« J’ai été agressée sexuellement pendant des années », Breanna Stewart témoigne

« J’ai été agressée sexuellement pendant des années », Breanna Stewart témoigne

« Me too ». C’est le titre du texte poignant qu’a publié l’américaine Breanna Stewart (Seattle Storm) sur The Player’s tribune, le site qui donne la parole aux athlètes. Ses mots font suite au hashtag #MeToo lancé sur Twitter après les révélations du scandale Harvey Weinstein. La championne olympique y raconte comment elle a été abusée sexuellement entre 9 et 11 ans, par un homme qui vivait chez quelqu’un de sa famille.

« Il s’asseyait à côté de moi, prétendant regarder la télé. […] Je savais ce qui allait se passer après. Je ne sais pas comment parler de cette partie. Je n’en ai pas parlé à beaucoup de monde. J’ai été agressé pendant des années. […] Je ne faisais pas de bruit. Personne ne savait ce qu’il se passait. Vous savez quand dans un rêve vous essayez de courir mais que votre corps ne bouge pas ? C’était moi : paralysée, silencieuse. »

Lors des débuts de ces agressions, cela faisait deux ans que la désormais quadruple championne NCAA jouait au basket. Pendant ces années, elle explique que le sport était devenu pour elle « une sorte d’espace de sécurité ».  Sans dévoiler l’identité de son agresseur, la All-Star WNBA de 23 ans raconte aussi comment elle a réussi à en parler à ses parents, les moments effacés par son cerveau, les difficultés à s’endormir le soir, comment elle vit avec ça aujourd’hui et pourquoi elle a choisi d’en parler publiquement.

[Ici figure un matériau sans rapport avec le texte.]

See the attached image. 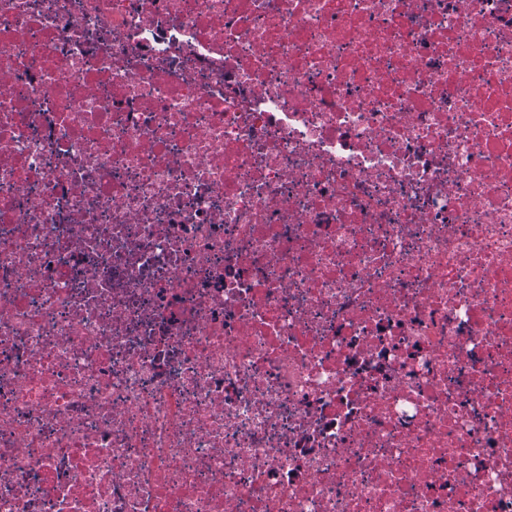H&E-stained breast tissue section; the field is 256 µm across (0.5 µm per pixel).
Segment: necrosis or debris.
I'll use <instances>...</instances> for the list:
<instances>
[{
    "label": "necrosis or debris",
    "instance_id": "necrosis-or-debris-1",
    "mask_svg": "<svg viewBox=\"0 0 512 512\" xmlns=\"http://www.w3.org/2000/svg\"><path fill=\"white\" fill-rule=\"evenodd\" d=\"M0 512H512V0H0Z\"/></svg>",
    "mask_w": 512,
    "mask_h": 512
}]
</instances>
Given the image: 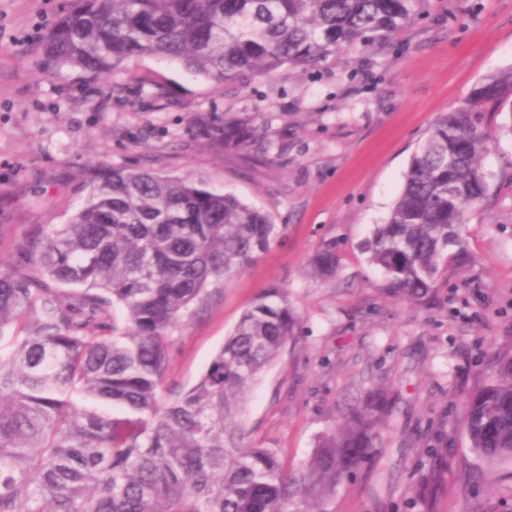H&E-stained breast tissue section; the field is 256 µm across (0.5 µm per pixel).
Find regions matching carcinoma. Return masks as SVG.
<instances>
[{"label":"carcinoma","instance_id":"carcinoma-1","mask_svg":"<svg viewBox=\"0 0 512 512\" xmlns=\"http://www.w3.org/2000/svg\"><path fill=\"white\" fill-rule=\"evenodd\" d=\"M423 0H72L39 64L107 77L140 56L217 83L310 68L385 40ZM512 112V68L444 113L413 154L404 189L367 239L397 299L421 301L465 246L488 193V113ZM195 137L224 153L263 144L261 114L203 112ZM65 224H33L0 263V512H326L378 448L387 396L373 392L302 467L244 443V399L295 341L300 319L271 289L245 310L200 378L163 397L173 332L277 236L271 218L201 180L100 163ZM336 245L309 263L336 276ZM469 450L512 462V351L465 400Z\"/></svg>","mask_w":512,"mask_h":512}]
</instances>
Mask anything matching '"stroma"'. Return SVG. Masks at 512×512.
I'll use <instances>...</instances> for the list:
<instances>
[{"mask_svg":"<svg viewBox=\"0 0 512 512\" xmlns=\"http://www.w3.org/2000/svg\"><path fill=\"white\" fill-rule=\"evenodd\" d=\"M67 0H0V260L32 224H63L91 163L141 165L234 194L283 226L269 251L177 329L167 386L197 381L241 314L280 288L300 333L248 393L246 442L302 465L317 438L369 391L392 394L381 448L328 512H512V464L467 448L464 399L512 350V114L492 118L486 201L428 299L390 297L363 244L399 197L436 119L512 67V0H424L388 43L317 67L217 84L157 57L101 84L38 68ZM264 115L269 149L220 154L193 140L200 112ZM335 243L338 271L307 264Z\"/></svg>","mask_w":512,"mask_h":512,"instance_id":"35a3bbf8","label":"stroma"}]
</instances>
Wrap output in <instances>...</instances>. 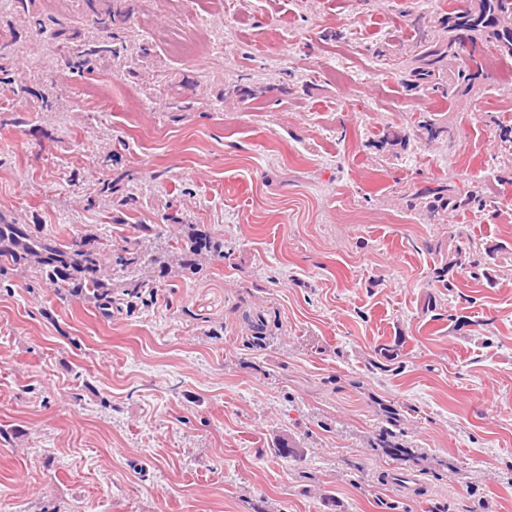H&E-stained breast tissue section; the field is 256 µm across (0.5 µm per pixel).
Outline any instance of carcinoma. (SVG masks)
Here are the masks:
<instances>
[{
  "label": "carcinoma",
  "instance_id": "1",
  "mask_svg": "<svg viewBox=\"0 0 512 512\" xmlns=\"http://www.w3.org/2000/svg\"><path fill=\"white\" fill-rule=\"evenodd\" d=\"M443 37L435 39L425 28L414 25L415 47L418 54L415 65L405 71L404 81L411 89L421 88L440 100L453 102L467 95L482 76V67L475 60L459 63L460 49L485 40L494 44L503 56L512 57V0H472L465 7L452 5L442 10L437 19ZM112 12L98 13L92 20L99 32L83 42L58 47L61 63L73 73L94 72L98 60L119 57L127 50L125 41L110 32ZM417 126L427 138L452 136V131L433 119L422 117ZM427 201L422 212L432 222L442 221L451 212L475 210L496 215L494 198L487 194L485 185H470L467 190L455 189L450 182L437 180V185L425 191ZM471 255L468 266L473 278H478L481 260L480 243L469 239L467 246L457 247L455 257L447 268L437 272L436 281L453 290L456 284L445 275L462 264V254ZM224 257V251L202 230L188 234L184 241H176L170 252L150 257L127 247L112 249V240L91 231L77 232L67 240L43 232L34 224L9 223L0 219V273L7 270H29L35 278L54 289L61 298L90 296L106 314L112 307L131 303L151 287L146 279V268L159 269L165 274L170 258L191 271L201 270V259L206 256Z\"/></svg>",
  "mask_w": 512,
  "mask_h": 512
}]
</instances>
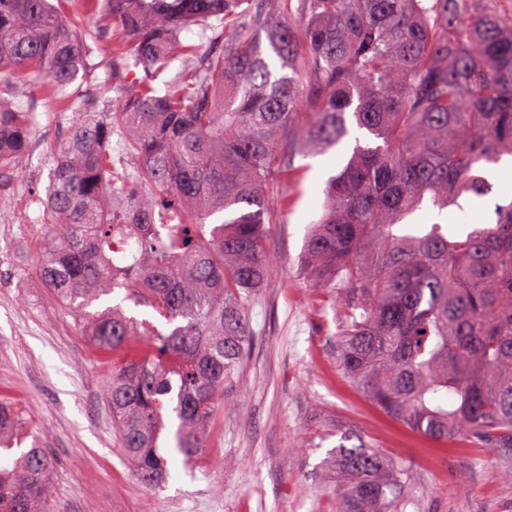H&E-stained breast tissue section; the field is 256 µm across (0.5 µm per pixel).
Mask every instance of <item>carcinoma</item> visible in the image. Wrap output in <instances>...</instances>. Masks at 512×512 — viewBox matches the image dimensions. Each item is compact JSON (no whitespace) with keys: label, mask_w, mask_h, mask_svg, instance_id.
Returning a JSON list of instances; mask_svg holds the SVG:
<instances>
[{"label":"carcinoma","mask_w":512,"mask_h":512,"mask_svg":"<svg viewBox=\"0 0 512 512\" xmlns=\"http://www.w3.org/2000/svg\"><path fill=\"white\" fill-rule=\"evenodd\" d=\"M511 1L103 0L118 48L100 81L99 29L77 34L51 0H0V72L39 77L76 116L39 198L40 283L91 345L126 352L104 397L134 475L161 484L171 458L189 465L205 447L254 336L248 304L280 218L270 201L301 180L295 156L350 140L301 258L315 287H340L342 371L419 433L494 450L512 480V201L452 233L404 223L426 202L486 196L482 169L512 157ZM199 24L204 52L180 40ZM81 74L97 98L71 89ZM35 124L0 101L1 186ZM114 133L138 160L121 177ZM135 336L147 343L132 351ZM46 438L0 405V512H50ZM353 439L336 446L340 512H401L410 475Z\"/></svg>","instance_id":"carcinoma-1"}]
</instances>
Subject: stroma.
Returning a JSON list of instances; mask_svg holds the SVG:
<instances>
[{
  "mask_svg": "<svg viewBox=\"0 0 512 512\" xmlns=\"http://www.w3.org/2000/svg\"><path fill=\"white\" fill-rule=\"evenodd\" d=\"M38 84L0 78V97L35 110L39 145L0 193V402L50 432L51 512H337L347 482L336 461L342 433L411 473L403 512H512V483L494 476L488 449L409 429L343 374L336 294L310 287L299 263L306 227L318 219L322 189L336 172L331 153L323 168L313 157L295 159L303 179L288 193L270 238L266 286L248 310L253 347L199 459L177 466L160 487L128 471L103 398L112 360L39 282L36 252L50 218L31 193L47 187L50 149L74 117Z\"/></svg>",
  "mask_w": 512,
  "mask_h": 512,
  "instance_id": "stroma-1",
  "label": "stroma"
}]
</instances>
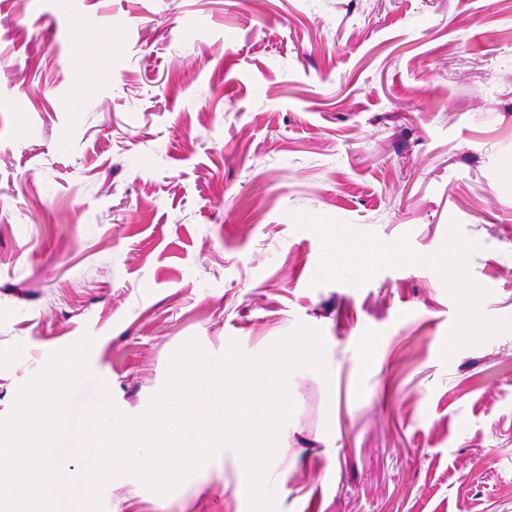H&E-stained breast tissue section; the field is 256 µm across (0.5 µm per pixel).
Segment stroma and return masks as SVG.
<instances>
[{
	"label": "stroma",
	"instance_id": "obj_1",
	"mask_svg": "<svg viewBox=\"0 0 512 512\" xmlns=\"http://www.w3.org/2000/svg\"><path fill=\"white\" fill-rule=\"evenodd\" d=\"M300 324L275 512H512V0H0V419ZM101 512L250 509L228 458Z\"/></svg>",
	"mask_w": 512,
	"mask_h": 512
}]
</instances>
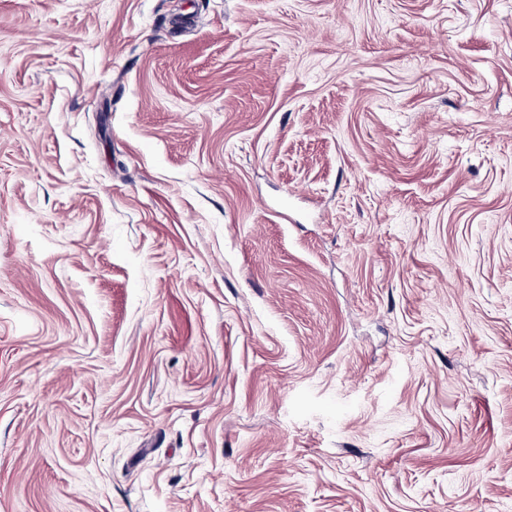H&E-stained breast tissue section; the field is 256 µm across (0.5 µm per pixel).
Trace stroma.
Returning <instances> with one entry per match:
<instances>
[{
  "label": "stroma",
  "instance_id": "35a3bbf8",
  "mask_svg": "<svg viewBox=\"0 0 512 512\" xmlns=\"http://www.w3.org/2000/svg\"><path fill=\"white\" fill-rule=\"evenodd\" d=\"M0 512H512V0H0Z\"/></svg>",
  "mask_w": 512,
  "mask_h": 512
}]
</instances>
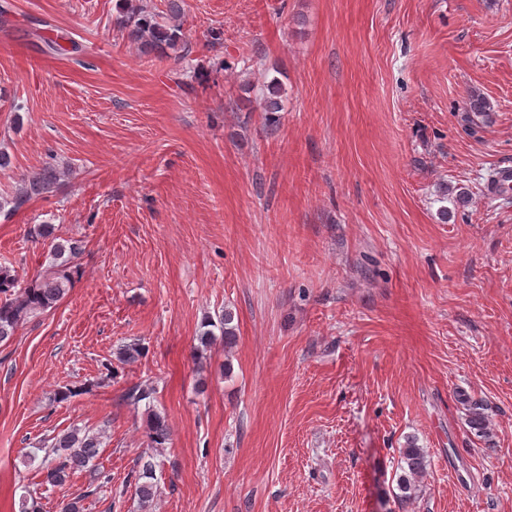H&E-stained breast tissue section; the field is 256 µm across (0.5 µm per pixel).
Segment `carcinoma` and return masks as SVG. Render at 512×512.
I'll return each instance as SVG.
<instances>
[{
  "mask_svg": "<svg viewBox=\"0 0 512 512\" xmlns=\"http://www.w3.org/2000/svg\"><path fill=\"white\" fill-rule=\"evenodd\" d=\"M126 19L123 28L127 30L129 40L140 45L147 54L172 57L179 61L189 53V47L182 38L180 26L177 24H163L156 15L147 12L140 0H124ZM285 93L282 84L277 80L266 85L263 97V111L267 112L268 120L273 121V114L283 109L282 97ZM466 110L481 116L489 117L492 112L491 104L477 91L469 93ZM56 181L55 173L46 170L29 177L17 189L15 196L0 201V212L5 208L15 211L33 198L48 192ZM55 228L51 224H41L37 235L49 241V255L52 266L64 267L72 262L81 252L80 245L72 240L55 236ZM70 280L65 274L58 272L52 275L37 276L31 279L22 289L21 294L15 298L0 301V342L8 341L14 336L18 327L24 324L34 313L54 306L69 290ZM221 336L224 346L235 342L237 326L234 325V313L224 310L219 319ZM153 389L134 385L124 392L122 400L134 408L145 400L151 398ZM169 427L165 419L159 415L154 416L150 428L151 442L159 447L169 440ZM101 448L100 436L83 433L75 428L57 437L51 446L54 457L46 469V481L58 486L64 484L77 471L93 469L92 463L99 456ZM403 474L398 476L397 487L400 491L398 498L402 502H409L418 497L420 479L427 472L428 460L425 450L410 441L407 446L400 449ZM154 467L151 461L137 464L134 480L136 493L141 506L150 507L154 491Z\"/></svg>",
  "mask_w": 512,
  "mask_h": 512,
  "instance_id": "obj_1",
  "label": "carcinoma"
}]
</instances>
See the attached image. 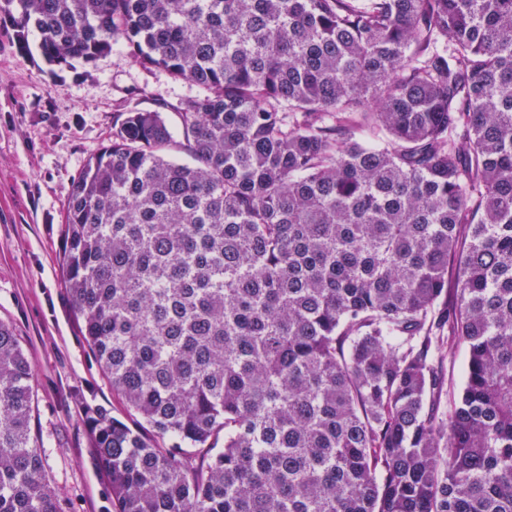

Je sais que je suis en train de faire quelque chose qui ne me ressemble pas en écrivant cela. En fait, c’est une des choses les plus compliquées que j’ai jamais fait et que je ferai jamais. Mais j’ai lu le témoignage de McKayla Maroney – une des histoires poignantes que la campagne #MeToo a inspiré. Et je me suis sentie… moins seule. […] C’est pour ça que j’écris ça. C’est plus grand que moi.